## [Work to complete]
Of the entries below, return exactly those lines that fall between the one containing "Dave Gahan & Soulsavers" and the one containing "在Site123编辑器中添加到html或嵌入代码元素", the two end lines included.

[Extracted page text data]
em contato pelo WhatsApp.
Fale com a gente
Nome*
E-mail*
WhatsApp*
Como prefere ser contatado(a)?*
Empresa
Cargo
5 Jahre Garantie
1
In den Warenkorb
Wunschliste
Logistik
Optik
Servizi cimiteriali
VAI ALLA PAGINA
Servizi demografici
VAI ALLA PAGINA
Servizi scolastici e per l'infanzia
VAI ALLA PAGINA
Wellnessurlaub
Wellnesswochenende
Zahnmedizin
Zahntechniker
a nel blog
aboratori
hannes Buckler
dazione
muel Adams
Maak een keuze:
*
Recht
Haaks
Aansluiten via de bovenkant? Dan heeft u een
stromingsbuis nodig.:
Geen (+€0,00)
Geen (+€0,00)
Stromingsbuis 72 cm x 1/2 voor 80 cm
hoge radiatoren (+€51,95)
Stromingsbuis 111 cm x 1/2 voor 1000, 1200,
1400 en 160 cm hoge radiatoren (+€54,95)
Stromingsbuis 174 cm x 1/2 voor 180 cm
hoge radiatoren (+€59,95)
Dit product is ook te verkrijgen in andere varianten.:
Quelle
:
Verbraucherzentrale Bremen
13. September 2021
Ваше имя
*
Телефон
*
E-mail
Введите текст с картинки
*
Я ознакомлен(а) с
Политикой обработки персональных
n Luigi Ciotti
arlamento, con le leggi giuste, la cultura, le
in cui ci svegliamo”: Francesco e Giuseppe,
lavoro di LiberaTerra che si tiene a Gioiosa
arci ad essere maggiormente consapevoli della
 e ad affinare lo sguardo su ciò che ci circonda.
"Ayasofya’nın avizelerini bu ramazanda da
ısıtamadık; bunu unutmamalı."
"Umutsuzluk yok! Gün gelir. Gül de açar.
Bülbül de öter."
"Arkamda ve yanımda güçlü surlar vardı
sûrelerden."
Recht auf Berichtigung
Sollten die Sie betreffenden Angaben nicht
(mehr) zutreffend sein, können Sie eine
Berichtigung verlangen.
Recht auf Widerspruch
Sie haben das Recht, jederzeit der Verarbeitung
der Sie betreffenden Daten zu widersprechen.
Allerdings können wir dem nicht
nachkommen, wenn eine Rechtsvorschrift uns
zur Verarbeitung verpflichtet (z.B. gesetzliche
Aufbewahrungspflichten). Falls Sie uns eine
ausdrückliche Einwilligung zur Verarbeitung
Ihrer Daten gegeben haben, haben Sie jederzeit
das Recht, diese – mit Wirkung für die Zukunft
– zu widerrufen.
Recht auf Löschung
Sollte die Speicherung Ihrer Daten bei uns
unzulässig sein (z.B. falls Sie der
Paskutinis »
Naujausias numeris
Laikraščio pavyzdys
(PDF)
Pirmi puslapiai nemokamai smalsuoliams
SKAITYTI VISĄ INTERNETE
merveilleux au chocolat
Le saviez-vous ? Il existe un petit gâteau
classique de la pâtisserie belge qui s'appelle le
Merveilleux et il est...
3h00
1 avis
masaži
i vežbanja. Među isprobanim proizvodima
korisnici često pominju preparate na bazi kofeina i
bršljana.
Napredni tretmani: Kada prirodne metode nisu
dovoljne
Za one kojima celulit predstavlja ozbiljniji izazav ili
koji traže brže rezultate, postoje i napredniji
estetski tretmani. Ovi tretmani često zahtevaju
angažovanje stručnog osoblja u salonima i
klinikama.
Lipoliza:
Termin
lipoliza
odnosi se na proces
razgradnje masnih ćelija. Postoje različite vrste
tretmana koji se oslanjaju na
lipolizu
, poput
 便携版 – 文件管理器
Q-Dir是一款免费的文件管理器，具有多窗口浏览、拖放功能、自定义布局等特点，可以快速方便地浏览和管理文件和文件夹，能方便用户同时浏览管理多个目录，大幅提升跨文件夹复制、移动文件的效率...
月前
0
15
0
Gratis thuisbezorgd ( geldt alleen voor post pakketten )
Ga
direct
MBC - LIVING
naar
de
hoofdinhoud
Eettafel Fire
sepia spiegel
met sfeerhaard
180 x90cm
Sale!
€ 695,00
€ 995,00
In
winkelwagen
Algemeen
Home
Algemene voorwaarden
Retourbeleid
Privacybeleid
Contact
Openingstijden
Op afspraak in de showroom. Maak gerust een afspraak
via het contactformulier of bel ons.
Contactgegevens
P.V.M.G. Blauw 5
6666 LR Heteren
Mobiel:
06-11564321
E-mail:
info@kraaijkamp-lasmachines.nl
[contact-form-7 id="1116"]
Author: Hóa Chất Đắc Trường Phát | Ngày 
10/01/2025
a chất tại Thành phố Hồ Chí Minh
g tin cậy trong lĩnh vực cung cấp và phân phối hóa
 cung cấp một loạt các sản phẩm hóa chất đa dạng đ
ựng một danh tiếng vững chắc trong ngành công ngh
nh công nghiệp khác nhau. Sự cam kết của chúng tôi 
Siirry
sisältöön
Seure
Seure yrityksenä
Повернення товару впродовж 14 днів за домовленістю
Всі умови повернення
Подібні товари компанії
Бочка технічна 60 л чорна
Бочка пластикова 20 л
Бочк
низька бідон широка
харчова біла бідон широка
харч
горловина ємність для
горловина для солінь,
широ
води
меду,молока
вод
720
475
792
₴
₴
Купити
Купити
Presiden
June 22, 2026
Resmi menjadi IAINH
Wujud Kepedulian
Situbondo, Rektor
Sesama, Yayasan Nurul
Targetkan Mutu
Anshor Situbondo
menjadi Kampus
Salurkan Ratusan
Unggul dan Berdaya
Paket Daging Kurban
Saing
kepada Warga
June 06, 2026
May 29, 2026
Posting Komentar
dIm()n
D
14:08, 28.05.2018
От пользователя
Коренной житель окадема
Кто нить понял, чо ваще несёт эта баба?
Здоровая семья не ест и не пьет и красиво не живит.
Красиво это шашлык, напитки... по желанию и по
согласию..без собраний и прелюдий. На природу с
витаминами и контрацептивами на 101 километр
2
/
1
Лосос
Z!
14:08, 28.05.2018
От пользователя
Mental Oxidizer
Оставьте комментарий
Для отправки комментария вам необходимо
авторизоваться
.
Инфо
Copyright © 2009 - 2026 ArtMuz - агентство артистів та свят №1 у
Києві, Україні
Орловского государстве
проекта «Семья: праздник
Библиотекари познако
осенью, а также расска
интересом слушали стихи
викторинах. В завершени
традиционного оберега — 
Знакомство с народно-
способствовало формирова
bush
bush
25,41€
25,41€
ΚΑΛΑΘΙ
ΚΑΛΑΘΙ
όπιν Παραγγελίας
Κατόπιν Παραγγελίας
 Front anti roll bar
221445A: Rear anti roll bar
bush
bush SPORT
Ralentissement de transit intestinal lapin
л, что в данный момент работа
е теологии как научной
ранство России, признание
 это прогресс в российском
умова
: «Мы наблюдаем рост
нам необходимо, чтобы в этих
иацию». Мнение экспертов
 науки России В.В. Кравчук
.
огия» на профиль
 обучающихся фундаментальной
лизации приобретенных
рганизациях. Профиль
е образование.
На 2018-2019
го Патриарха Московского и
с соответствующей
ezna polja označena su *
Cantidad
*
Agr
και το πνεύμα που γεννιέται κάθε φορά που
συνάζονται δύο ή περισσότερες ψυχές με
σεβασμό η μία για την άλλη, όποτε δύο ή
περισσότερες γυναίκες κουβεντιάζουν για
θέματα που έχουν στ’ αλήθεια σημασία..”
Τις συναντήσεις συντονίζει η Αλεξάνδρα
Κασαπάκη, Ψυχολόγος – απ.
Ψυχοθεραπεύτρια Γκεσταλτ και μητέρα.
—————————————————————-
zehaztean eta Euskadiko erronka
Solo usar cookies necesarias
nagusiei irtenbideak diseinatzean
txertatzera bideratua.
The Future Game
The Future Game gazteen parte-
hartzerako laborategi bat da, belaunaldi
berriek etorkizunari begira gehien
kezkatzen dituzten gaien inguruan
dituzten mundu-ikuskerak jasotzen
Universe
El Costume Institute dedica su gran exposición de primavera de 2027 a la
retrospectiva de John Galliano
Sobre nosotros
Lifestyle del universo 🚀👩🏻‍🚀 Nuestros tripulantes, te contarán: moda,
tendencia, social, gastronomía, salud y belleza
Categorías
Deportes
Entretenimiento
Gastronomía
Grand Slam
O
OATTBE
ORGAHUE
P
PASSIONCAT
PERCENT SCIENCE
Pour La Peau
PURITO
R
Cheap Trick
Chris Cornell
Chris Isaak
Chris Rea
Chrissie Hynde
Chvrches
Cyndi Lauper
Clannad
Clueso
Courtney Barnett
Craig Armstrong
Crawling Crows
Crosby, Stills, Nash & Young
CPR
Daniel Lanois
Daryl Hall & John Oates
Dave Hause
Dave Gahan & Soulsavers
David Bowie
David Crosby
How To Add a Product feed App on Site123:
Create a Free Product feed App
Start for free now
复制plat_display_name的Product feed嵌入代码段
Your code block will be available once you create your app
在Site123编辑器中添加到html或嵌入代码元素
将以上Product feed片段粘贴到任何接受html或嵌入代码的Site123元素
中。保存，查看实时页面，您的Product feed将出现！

## [Response to the task]
Dave Gahan & Soulsavers
David Bowie
David Crosby
How To Add a Product feed App on Site123:
Create a Free Product feed App
Start for free now
复制plat_display_name的Product feed嵌入代码段
Your code block will be available once you create your app
在Site123编辑器中添加到html或嵌入代码元素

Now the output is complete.